**EXERCISE REQUIREMENTS**
Look for the word "degrees" in the entries and copy every line where it shows up.

**DATA EXCERPTS**
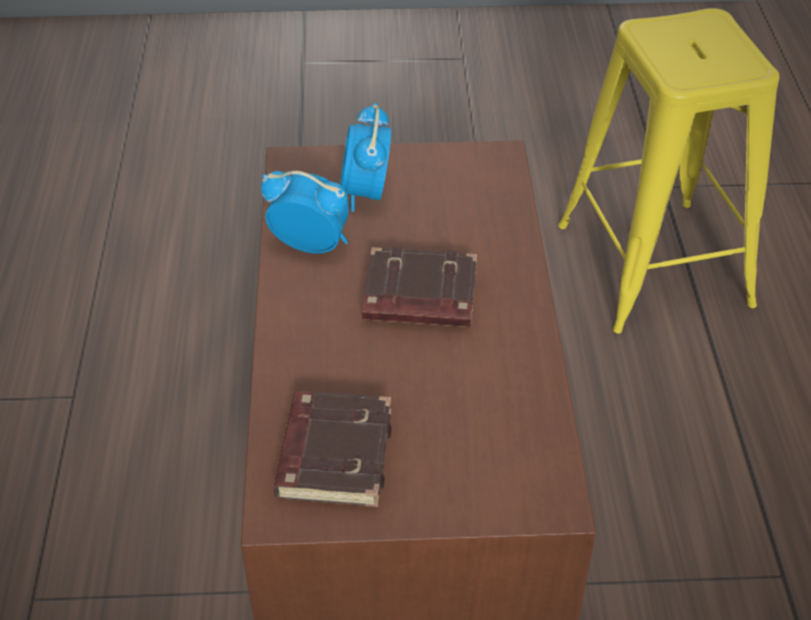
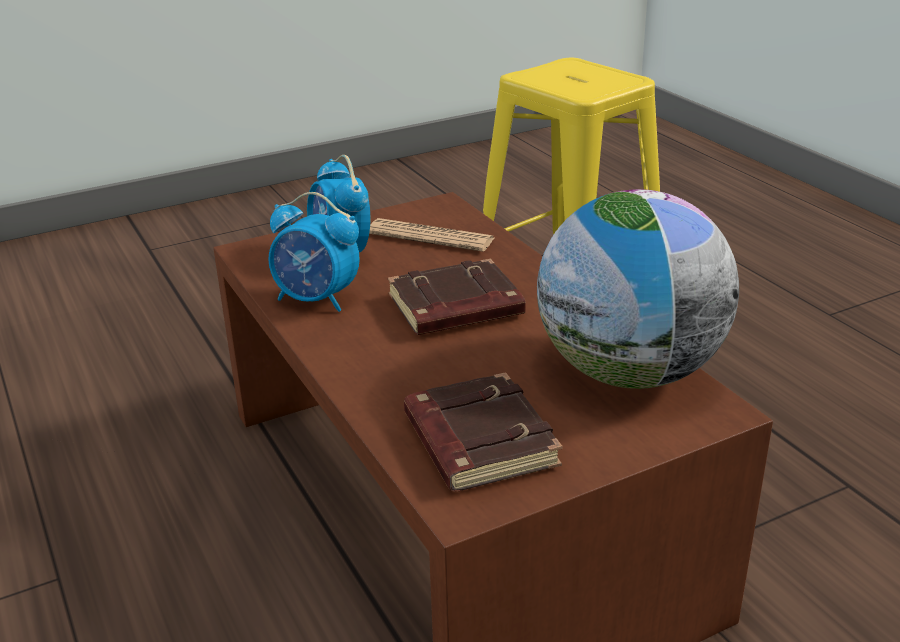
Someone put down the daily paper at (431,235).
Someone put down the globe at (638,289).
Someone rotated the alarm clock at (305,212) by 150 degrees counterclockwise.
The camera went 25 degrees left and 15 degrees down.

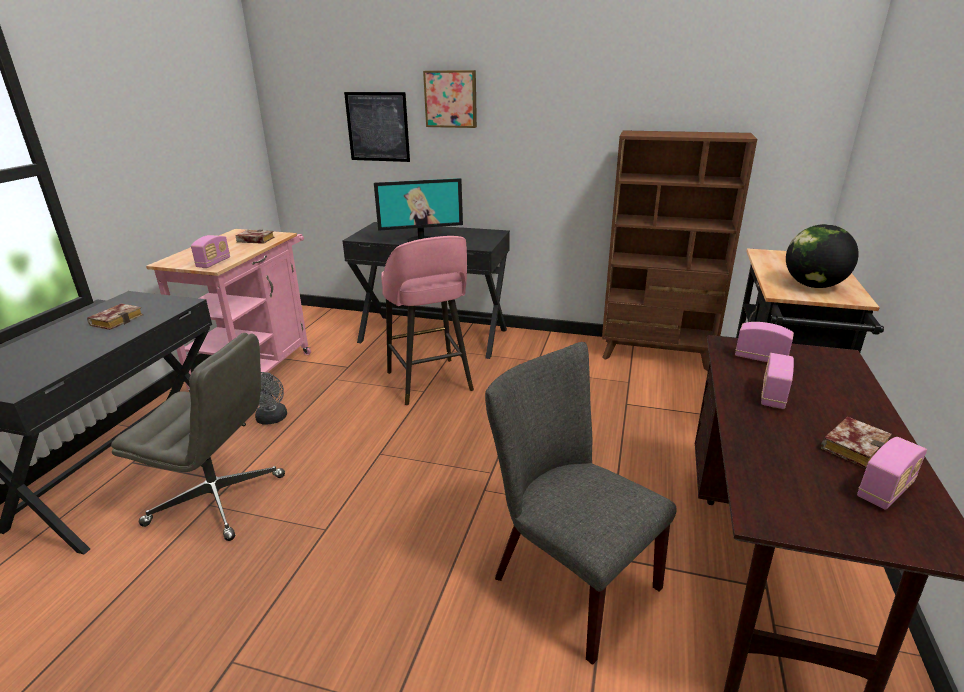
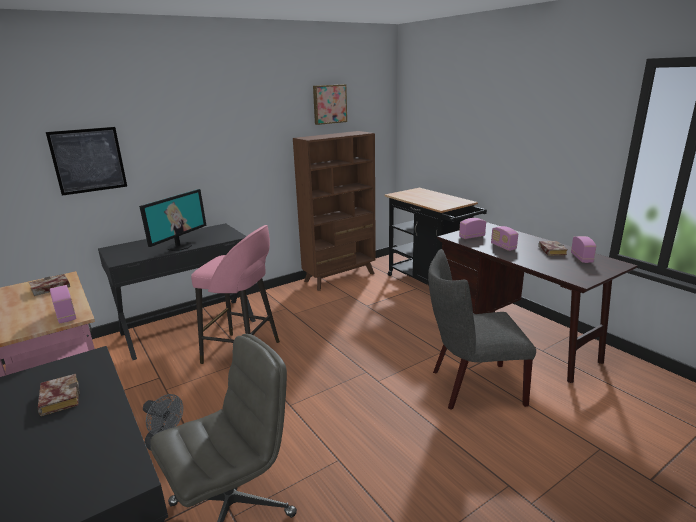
Someone took away the globe at (822,256).
Someone carried the wall art from (450,99) to (330,104).
The camera went 50 degrees left and 5 degrees down.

**RESULT**
Someone rotated the alarm clock at (305,212) by 150 degrees counterclockwise.
The camera went 25 degrees left and 15 degrees down.
The camera went 50 degrees left and 5 degrees down.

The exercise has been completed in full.